OECD Public Governance Reviews
- 2219-0414 (online)
- 2219-0406 (print)
This series includes international studies and country-specific reviews of government efforts to make the public sector more efficient, effective, innovative and responsive to citizens’ needs and expectations. Publications in this series look at topics such as open government, preventing corruption and promoting integrity in the public service, risk management, illicit trade, audit institutions, and civil service reform. Country-specific reviews assess a public administration’s ability to achieve government objectives and preparedness to address current and future challenges. In analysing how a country's public administration works, reviews focus on cross-departmental co-operation, the relationships between levels of government and with citizens and businesses, innovation and quality of public services, and the impact of information technology on the work of government and its interaction with businesses and citizens.
OECD Integrity Review of Tunisia
The Public Sector Framework
- 25 June 2013
- 9789264194175 (PDF) ;9789264194168(print)
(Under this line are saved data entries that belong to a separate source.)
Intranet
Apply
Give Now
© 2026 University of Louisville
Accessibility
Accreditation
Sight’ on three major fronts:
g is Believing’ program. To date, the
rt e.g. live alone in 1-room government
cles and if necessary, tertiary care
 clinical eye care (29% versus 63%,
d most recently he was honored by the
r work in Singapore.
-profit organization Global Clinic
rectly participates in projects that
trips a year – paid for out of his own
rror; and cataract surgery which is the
This report assesses the integrity framework of the public sector in Tunisia to shed light on the measures that should be put in place. This assessment is based on the 1998 OECD Recommendation on Improving Ethical Conduct in the Public Service and the 2008 OECD Recommendation on Enhancing Integrity in Public Procurement. This report also includes Middle Eastern and North African countries case studies on the implementation of policies promoting integrity. The proposals for action stemming from this first assessment provide a roadmap for the Tunisian authorities in order to reinforce the integrity framework of the public sector. They include, among others, carrying out detailed diagnoses of the weaknesses in the system to identify priority measures for reform. In addition, the authorities are advised to identify the priority measures according to the diagnoses developed in cooperation with the stakeholders. Particular emphasis has been given to Public Procurement since this area is especially vulnerable to corruption.